(Stored dataset items)
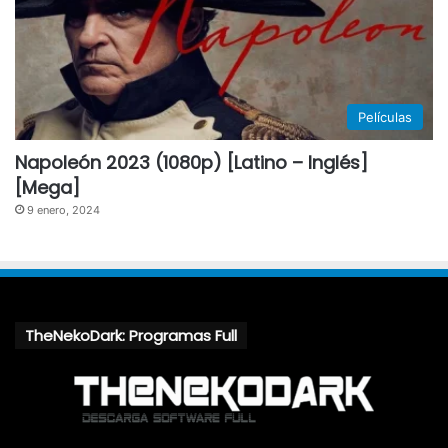
Películas
Napoleón 2023 (1080p) [Latino – Inglés]
[Mega]
9 enero, 2024
TheNekoDark: Programas Full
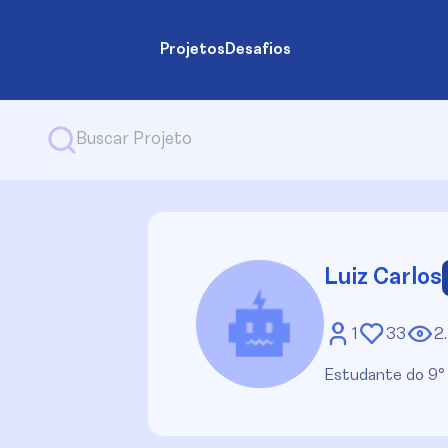
Projetos
Desafios
Luiz Carlos
1
33
2
Estudante do 9° 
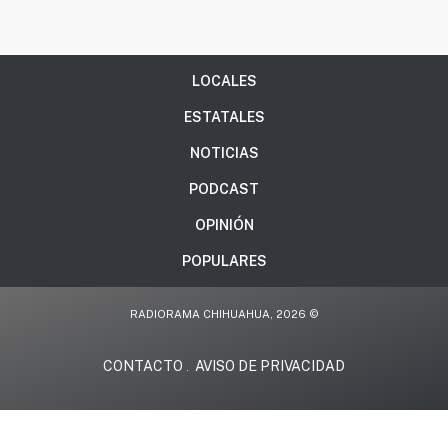
LOCALES
ESTATALES
NOTICIAS
PODCAST
OPINIÓN
POPULARES
RADIORAMA CHIHUAHUA, 2026 ©
CONTACTO
AVISO DE PRIVACIDAD
.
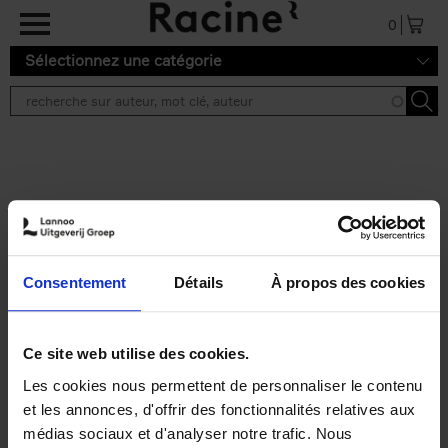
Aller au contenu principal
0
Sélectionnez une catégorie
Résultats de recherche ''
2 résultats
Personal Branding like a
PRO
(EN)
Consentement
Détails
À propos des cookies
Clo Willaerts
Couverture souple
2026
253
€
34,
99
Ce site web utilise des cookies.
Les cookies nous permettent de personnaliser le contenu
et les annonces, d'offrir des fonctionnalités relatives aux
médias sociaux et d'analyser notre trafic. Nous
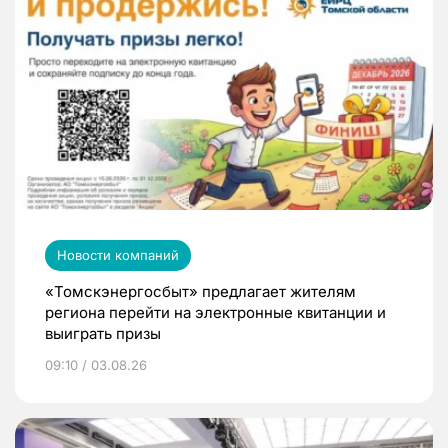
Новости компаний
«Томскэнергосбыт» предлагает жителям
региона перейти на электронные квитанции и
выиграть призы
09:10 / 03.08.26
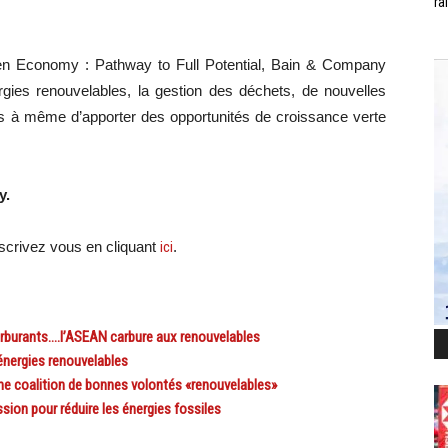
ra
een Economy : Pathway to Full Potential, Bain & Company
gies renouvelables, la gestion des déchets, de nouvelles
us à même d’apporter des opportunités de croissance verte
y.
scri
vez vous en cliquant
ici
.
arburants….l’ASEAN carbure aux renouvelables
énergies renouvelables
ne coalition de bonnes volontés «renouvelables»
ion pour réduire les énergies fossiles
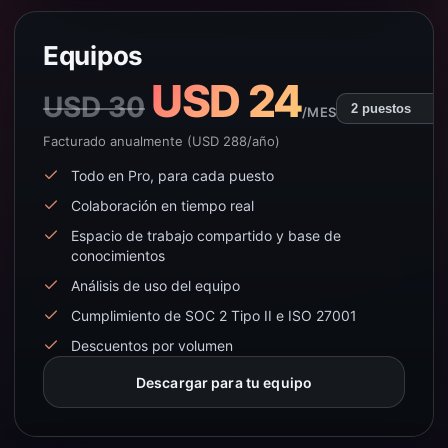
Equipos
USD 24
USD 30
/MES
Facturado anualmente (USD 288/año)
Todo en Pro, para cada puesto
Colaboración en tiempo real
Espacio de trabajo compartido y base de
conocimientos
Análisis de uso del equipo
Cumplimiento de SOC 2 Tipo II e ISO 27001
Descuentos por volumen
Descargar para tu equipo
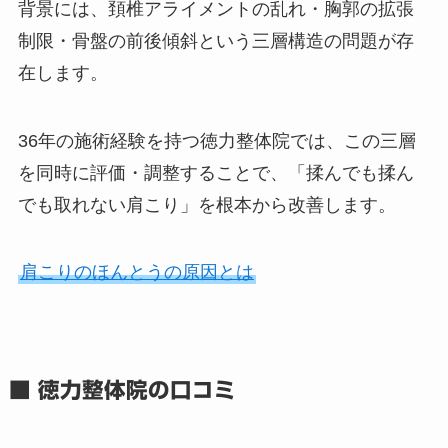
背景には、頚椎アライメントの乱れ・胸郭の拡張
制限・骨盤の前後傾斜という三層構造の問題が存
在します。
36年の施術経験を持つ徳力整体院では、この三層
を同時に評価・調整することで、「揉んでも揉ん
でも取れない肩こり」を根本から改善します。
肩こりのほんとうの原因とは
■ 徳力整体院の口コミ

What needs to be done:
Change "Couverture souple" to "Couverture rigide" wherever it occurs in the data above, leaving all other text as it stands. Reproduce the result without the pictures.

Written solution:
Películas
Napoleón 2023 (1080p) [Latino – Inglés]
[Mega]
9 enero, 2024
TheNekoDark: Programas Full
Projetos
Desafios
Luiz Carlos
1
33
2
Estudante do 9° 
LOCALES
ESTATALES
NOTICIAS
PODCAST
OPINIÓN
POPULARES
RADIORAMA CHIHUAHUA, 2026 ©
CONTACTO
AVISO DE PRIVACIDAD
.
Aller au contenu principal
0
Sélectionnez une catégorie
Résultats de recherche ''
2 résultats
Personal Branding like a
PRO
(EN)
Consentement
Détails
À propos des cookies
Clo Willaerts
Couverture rigide
2026
253
€
34,
99
Ce site web utilise des cookies.
Les cookies nous permettent de personnaliser le contenu
et les annonces, d'offrir des fonctionnalités relatives aux
médias sociaux et d'analyser notre trafic. Nous
Новости компаний
«Томскэнергосбыт» предлагает жителям
региона перейти на электронные квитанции и
выиграть призы
09:10 / 03.08.26
ra
een Economy : Pathway to Full Potential, Bain & Company
gies renouvelables, la gestion des déchets, de nouvelles
us à même d’apporter des opportunités de croissance verte
y.
scri
vez vous en cliquant
ici
.
arburants….l’ASEAN carbure aux renouvelables
énergies renouvelables
ne coalition de bonnes volontés «renouvelables»
ion pour réduire les énergies fossiles
Equipos
USD 24
USD 30
/MES
Facturado anualmente (USD 288/año)
Todo en Pro, para cada puesto
Colaboración en tiempo real
Espacio de trabajo compartido y base de
conocimientos
Análisis de uso del equipo
Cumplimiento de SOC 2 Tipo II e ISO 27001
Descuentos por volumen
Descargar para tu equipo
背景には、頚椎アライメントの乱れ・胸郭の拡張
制限・骨盤の前後傾斜という三層構造の問題が存
在します。
36年の施術経験を持つ徳力整体院では、この三層
を同時に評価・調整することで、「揉んでも揉ん
でも取れない肩こり」を根本から改善します。
肩こりのほんとうの原因とは
■ 徳力整体院の口コミ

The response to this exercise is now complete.